5) The scene has become a “true crime” magnet
By late Feb., the neighborhood dynamic itself became part of the story. The expanded no-parking zone and fines reflect tension between public attention and residents’ daily safety/traffic concerns—while officials still allow access, they’re trying to reduce disruption.

Copy-ready longer update section (paste into your article)

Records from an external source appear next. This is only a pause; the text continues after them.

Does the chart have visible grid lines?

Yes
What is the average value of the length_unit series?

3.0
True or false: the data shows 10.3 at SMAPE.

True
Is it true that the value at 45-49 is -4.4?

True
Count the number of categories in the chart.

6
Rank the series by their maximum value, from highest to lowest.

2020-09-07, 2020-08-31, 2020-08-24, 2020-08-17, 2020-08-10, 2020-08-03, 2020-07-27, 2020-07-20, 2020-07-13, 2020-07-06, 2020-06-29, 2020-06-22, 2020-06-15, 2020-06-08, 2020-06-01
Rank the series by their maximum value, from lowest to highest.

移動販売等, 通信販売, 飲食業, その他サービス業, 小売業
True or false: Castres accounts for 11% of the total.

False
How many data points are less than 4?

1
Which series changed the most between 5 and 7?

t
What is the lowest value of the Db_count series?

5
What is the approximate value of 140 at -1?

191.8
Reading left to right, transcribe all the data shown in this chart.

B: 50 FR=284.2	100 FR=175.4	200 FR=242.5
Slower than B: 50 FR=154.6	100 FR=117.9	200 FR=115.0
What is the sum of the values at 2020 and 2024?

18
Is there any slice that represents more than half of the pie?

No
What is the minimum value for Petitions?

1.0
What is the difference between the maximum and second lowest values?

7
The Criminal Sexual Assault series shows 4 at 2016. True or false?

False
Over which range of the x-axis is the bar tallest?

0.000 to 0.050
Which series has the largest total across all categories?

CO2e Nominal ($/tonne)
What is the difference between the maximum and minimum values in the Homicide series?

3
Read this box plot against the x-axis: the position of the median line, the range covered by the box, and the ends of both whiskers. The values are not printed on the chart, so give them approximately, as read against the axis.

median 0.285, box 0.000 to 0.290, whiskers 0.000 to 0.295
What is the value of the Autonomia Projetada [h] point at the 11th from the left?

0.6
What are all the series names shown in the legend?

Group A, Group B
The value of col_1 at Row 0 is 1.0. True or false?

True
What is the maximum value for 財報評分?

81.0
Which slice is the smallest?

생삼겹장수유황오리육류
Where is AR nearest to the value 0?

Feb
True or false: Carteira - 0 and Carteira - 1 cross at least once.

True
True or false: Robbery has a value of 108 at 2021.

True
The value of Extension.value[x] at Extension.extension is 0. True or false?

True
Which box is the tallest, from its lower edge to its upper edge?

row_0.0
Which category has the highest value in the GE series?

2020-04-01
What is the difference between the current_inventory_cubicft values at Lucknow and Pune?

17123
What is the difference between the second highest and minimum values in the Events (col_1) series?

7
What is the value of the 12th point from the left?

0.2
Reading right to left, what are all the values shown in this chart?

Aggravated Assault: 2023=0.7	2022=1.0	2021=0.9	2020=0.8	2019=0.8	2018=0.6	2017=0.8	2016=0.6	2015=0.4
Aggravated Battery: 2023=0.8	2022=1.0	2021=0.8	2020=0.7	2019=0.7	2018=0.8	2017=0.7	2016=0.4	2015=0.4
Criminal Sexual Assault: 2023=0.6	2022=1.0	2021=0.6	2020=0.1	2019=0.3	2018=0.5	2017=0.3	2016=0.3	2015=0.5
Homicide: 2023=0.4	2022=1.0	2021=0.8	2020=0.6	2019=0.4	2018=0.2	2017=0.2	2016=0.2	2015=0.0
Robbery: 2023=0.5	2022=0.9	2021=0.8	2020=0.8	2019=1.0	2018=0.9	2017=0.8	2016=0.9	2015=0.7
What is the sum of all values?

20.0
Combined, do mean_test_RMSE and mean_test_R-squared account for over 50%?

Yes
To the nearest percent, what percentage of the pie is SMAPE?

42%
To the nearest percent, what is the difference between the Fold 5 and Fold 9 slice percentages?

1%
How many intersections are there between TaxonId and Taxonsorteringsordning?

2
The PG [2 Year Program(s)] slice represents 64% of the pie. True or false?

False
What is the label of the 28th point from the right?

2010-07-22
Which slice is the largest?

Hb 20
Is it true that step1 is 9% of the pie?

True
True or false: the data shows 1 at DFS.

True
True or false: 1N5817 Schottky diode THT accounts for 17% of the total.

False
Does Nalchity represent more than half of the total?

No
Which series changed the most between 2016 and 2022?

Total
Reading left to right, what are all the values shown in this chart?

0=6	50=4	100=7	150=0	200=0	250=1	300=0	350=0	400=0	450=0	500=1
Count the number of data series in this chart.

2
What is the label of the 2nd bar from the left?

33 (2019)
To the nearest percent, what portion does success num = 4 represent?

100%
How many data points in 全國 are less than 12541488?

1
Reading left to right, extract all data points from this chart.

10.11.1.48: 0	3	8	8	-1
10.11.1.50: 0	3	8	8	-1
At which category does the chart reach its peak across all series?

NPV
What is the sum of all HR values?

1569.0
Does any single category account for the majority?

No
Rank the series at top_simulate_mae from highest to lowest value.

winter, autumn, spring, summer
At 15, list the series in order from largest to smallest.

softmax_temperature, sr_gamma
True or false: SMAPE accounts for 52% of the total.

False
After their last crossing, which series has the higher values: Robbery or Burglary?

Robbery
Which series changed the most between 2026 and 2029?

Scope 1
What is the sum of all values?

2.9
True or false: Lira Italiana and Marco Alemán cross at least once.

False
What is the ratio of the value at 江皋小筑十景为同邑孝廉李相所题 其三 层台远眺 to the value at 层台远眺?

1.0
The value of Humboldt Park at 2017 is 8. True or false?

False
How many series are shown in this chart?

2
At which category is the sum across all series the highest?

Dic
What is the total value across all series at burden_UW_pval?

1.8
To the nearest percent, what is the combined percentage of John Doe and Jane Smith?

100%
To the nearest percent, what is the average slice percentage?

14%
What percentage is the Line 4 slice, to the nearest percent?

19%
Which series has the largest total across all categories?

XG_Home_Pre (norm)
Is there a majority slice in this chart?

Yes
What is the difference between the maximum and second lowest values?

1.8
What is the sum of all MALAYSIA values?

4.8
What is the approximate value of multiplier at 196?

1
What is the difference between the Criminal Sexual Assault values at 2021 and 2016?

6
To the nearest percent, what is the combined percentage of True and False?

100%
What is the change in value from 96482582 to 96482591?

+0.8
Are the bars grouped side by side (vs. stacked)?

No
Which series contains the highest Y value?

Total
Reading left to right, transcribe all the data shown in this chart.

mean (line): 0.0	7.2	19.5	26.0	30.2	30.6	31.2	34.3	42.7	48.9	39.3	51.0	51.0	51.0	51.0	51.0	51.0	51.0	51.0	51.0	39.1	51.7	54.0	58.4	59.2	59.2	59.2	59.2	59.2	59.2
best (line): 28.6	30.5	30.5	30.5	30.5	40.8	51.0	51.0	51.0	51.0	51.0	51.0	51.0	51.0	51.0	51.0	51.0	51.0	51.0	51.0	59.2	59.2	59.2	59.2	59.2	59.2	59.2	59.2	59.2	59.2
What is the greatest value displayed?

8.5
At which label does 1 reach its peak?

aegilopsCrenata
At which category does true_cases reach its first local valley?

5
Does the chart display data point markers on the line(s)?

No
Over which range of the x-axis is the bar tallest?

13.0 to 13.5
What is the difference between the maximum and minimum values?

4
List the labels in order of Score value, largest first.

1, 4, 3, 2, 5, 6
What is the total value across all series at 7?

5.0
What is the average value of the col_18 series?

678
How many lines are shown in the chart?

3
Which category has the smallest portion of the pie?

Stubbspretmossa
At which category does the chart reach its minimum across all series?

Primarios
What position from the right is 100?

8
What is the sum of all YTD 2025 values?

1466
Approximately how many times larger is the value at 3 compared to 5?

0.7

Update (Feb. 20–Feb. 26, 2026): Investigators have not announced any final resolution in the disappearance of Nancy Guthrie (84), and the case remains an active abduction investigation. From Feb. 20–21, authorities said they were not ruling out the possibility that multiple people were involved, while ABC News sources warned the probe could soon shift into a long-term phase if major leads continue to come up empty. On Feb. 22, detectives conducted another neighborhood sweep and confirmed multiple gloves were collected for analysis, as forensic reporting highlighted complications tied to “mixed DNA” samples that can take time to separate and compare. On Feb. 23, the sheriff’s office publicly pushed back against viral social media claims about doorbell images, stressing the pictures lack timestamps and that theories about “different nights” are speculative. On Feb. 24, Savannah Guthrie announced a family reward up to $1 million for information that leads to her mother’s recovery—an appeal that sparked a surge of new tips. By Feb. 25, FBI agents were seen returning to the home for hours as tip review continued, while Pima County officials widened neighborhood parking restrictions due to heavy media and streamer activity. The expanded no-parking zone took effect Feb. 26, with $250 fines for violations, as investigators continue to press for credible information that can bring Nancy home.